Lab Report Day Nine - Non-Ideal Power Sources, Maximum Power Transfer

1. Non-Ideal Power Sources

At first, we do a pre-lab finding the power of a source when it is ideal and not ideal.

We find that when we assume it is ideal, there is no internal resistance. We find that the current across it is 0.0455 A. And the voltage across it is being set to be 1 V. Thus, the power is just P=VI= 0.0455 W. 

Then, we consider there is an internal resistance. We calculate the current to be 1/(22+Rs). We calculate the output Voltage is 22/(22+Rs). So the Power of it is 22/(22+Rs)^2 W. 

 

 

We measure the 22 ohm resistor to have a real value of 22.4 ohm.

Since this is not an ideal power source, when we want it to have 1 V, it only gives 0.994 V. 

We adjust it to be exactly 1.0 V.

In the circuit, the output voltage we have is 0.980 V. 

This is a very easy set-up.

 Then, we use a 39 ohm resistor, and measure it true value to be 38.8 ohm. 

The output voltage for the 38.8 ohm resistor is 0.993 V. 

 

Summary of Our Results

 

When we measure the 22.4 ohm resistor values, we get a output voltage of 0.980 V. Based on our calculation, we find the internal resistance to be 0.457 ohm.

When we measure the 38.8 ohm resistor values, we get a output voltage of 0.993 V. Based on our calculation, we find the internal resistance to be 0.273 ohm.

It makes sense because the bigger value the resistor has, the smaller influence the internal resistor would act on it. When the resistance is way bigger than the internal resistance, we can just ignore the internal resistor. 

 

 2. Maximum Power Transfer

We first do a pre-lab on Maximum Power Transfer. We use two identical resistors in the circuit with theoretical values of 2.2K ohm. We calculate the theoretical power of it to be 2.84*10^-3 W. 

We take 5 resistors with theoretical values of 2.2K, and take 2 of them that has same true value of 2.16 K ohm.

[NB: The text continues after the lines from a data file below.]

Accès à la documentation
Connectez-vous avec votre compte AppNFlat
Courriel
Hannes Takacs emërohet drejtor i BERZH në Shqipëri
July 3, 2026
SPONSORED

This is the set up of this experiment. This is also a simple setup. We measure the voltage across it to be 2.48 V. And we calculate the experimental value to be 2.847*10^-3 W. It has a -0.246 % difference. It is very close to our theoretical value.

 

Summary:

Today, we learn Norton's theorem and maximum power transform. Norton’s theorem is just like Thevenin’s Theorem, except that it replace the circuit with a current source in parallel with a resistor. It is important to transfer maximum power to the load. In order to do that, the load resistance should equal the Thevenin resistance. We also learn that power sources contain an internal resistance and how to calculate the resistance.